> [TASK GOAL] Look through the entries below. Say how many lines include "Played", with nothing added.

> [TASK DATA]
****************************************

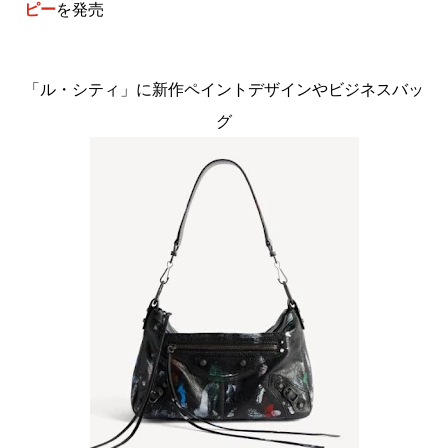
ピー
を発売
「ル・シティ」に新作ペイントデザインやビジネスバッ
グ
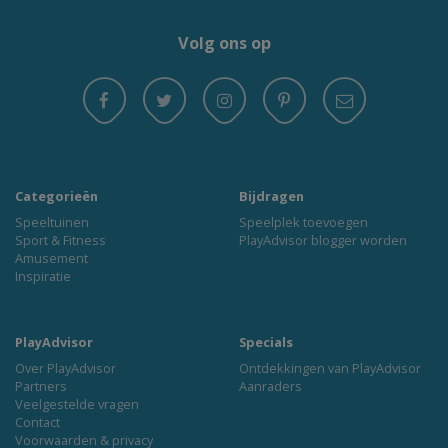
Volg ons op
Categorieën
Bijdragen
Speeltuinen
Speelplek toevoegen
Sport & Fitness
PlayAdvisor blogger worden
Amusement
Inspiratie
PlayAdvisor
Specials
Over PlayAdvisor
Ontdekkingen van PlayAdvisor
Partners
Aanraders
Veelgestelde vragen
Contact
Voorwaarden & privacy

****************************************

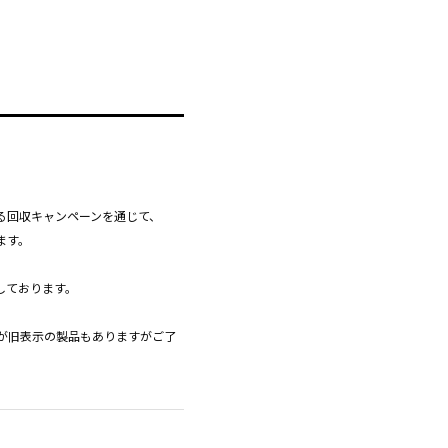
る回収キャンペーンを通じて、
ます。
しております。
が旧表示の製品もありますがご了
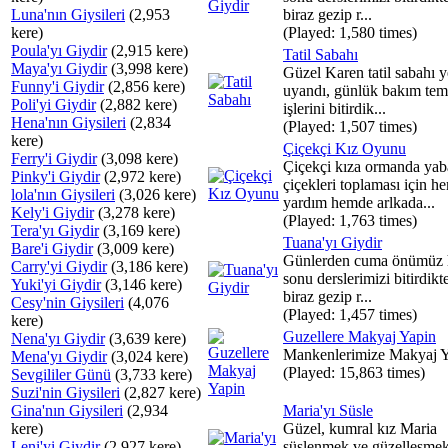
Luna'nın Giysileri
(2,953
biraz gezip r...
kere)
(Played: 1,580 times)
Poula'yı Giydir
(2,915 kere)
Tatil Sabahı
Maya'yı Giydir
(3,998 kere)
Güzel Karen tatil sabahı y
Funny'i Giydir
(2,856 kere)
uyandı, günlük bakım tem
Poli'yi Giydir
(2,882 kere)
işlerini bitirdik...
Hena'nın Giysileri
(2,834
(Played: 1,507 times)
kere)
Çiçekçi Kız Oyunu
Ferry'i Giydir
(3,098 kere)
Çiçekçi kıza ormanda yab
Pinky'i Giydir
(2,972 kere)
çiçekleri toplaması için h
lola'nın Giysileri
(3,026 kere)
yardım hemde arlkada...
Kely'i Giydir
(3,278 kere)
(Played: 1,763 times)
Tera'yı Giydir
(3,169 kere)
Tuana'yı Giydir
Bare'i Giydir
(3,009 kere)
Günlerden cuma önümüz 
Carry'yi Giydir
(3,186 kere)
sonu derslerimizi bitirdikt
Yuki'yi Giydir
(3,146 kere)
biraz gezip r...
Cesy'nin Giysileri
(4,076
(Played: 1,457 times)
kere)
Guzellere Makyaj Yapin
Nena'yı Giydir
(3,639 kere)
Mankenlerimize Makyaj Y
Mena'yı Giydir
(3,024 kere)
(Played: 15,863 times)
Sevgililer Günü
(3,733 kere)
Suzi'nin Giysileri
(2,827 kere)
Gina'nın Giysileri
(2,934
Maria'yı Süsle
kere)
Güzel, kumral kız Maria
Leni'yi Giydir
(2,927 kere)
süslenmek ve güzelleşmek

****************************************

> [REPLY TO THE TASK] 5